So I’ve bound and gagged The Banshees — as any loving aunt would
do — just so I can take three minutes to tell you this all-important thing. Get ready. Seriously. GET. READY. I mean, your little patch of earth? Well, it’s about to be completely shattered, Crackie. Please remain calm. Or sit down if you’re the excitable type. I won’t be held responsible for how your world is forever altered. I’m sorry. I just won’t.
Ready?
I finished Wuthering Heights last night and, well, that book annoyed the bejeebez outta me.
I’m not kidding. I have NO bejeebez left. Pffffft. Gone-zo.
Sadly, I don’t have time now to express my irritation with this book — because I see The Banshees are beginning to struggle against their restraints and I suppose I should do something, blahdie blahdie blah — but, oh, I WILL be talking about my irritation with this book.

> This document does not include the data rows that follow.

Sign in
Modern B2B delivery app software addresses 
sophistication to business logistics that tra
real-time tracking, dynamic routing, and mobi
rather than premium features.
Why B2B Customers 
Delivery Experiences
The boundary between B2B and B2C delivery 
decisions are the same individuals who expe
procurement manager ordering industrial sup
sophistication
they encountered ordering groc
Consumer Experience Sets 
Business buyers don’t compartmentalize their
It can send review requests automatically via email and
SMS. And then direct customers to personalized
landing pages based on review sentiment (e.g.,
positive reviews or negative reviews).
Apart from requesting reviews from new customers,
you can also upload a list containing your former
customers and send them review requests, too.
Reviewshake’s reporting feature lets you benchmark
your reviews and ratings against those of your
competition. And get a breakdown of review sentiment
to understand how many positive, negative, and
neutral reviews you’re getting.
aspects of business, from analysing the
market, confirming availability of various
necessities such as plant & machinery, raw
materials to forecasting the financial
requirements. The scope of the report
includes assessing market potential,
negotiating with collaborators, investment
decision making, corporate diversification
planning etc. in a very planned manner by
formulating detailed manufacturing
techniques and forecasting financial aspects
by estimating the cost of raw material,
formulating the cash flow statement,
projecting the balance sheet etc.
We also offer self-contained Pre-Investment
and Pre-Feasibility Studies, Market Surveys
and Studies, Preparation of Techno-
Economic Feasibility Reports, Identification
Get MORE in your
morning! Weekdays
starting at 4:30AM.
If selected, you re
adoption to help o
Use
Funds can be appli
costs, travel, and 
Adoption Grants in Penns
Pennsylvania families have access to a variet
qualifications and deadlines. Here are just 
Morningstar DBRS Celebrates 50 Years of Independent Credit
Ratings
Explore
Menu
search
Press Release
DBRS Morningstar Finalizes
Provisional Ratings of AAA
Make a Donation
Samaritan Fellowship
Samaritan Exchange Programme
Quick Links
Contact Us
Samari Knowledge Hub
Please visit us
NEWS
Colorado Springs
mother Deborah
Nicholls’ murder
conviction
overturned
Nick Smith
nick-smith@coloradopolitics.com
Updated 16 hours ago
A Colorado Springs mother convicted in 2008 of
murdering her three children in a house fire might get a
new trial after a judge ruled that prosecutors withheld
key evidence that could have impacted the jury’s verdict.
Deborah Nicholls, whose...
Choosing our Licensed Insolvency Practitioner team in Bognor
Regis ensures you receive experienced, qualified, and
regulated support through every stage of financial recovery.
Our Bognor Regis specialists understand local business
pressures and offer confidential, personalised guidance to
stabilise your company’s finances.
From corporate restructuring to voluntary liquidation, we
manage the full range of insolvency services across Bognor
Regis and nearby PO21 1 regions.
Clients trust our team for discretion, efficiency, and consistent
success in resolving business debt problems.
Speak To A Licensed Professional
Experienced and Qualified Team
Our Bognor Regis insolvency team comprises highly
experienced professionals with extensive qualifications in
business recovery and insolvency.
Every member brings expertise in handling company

You know, after I get out of jail and such.
More later, pippa.
Oh, YES, woman. I knew we would agree on this book. My review when I finished reading it: “I’ve just finished reading Wuthering Heights, and I’m angry that no one ever punched Heathcliff and Cathy in the face.”
I can’t believe that melodramatic hatefest has gone down as one of the greatest love stories of all time. WHAT the hell EVER.
I think part of it was my frame of mind while reading it. I think that’s true when you read any book. A book can come to you at precisely the right time or precisely the wrong time. I’ve had this happen to me where I’ve read a book in the past, hated it, then read it again years later with a completely different perspective. But I think, honestly, I was simply in no mood for this book. It exhausted me. It’s not that I didn’t “get” it; I’m plenty smart enough to “get” what Bronte was trying to do. It’s more that Cathy and some of her dynamic reminded me almost exactly of a certain family member and it was just too much for me. Too close for comfort. I was like, “I try to avoid this in my real life. What, I wanna read a book that’s rife with it??”
I mean, let’s face it, Heathcliff and Cathy are obviously two literary characters who would benefit immensely from medicinal intervention of their emotional/mental issues.
I found the whole experience LITERALLY exhausting. If the book had been much longer, I don’t think I would have made it.
I can hardly wait for the literary, um, discussion. 🙂
I don’t think I would have made it through if the Kindle hadn’t been reading it to me. The book itself made me tired; reading it to myself might have killed me.
Yeah, all that tortured,unrequited love on the moors.
Gag. I have to agree with SarahK. That is NOT love.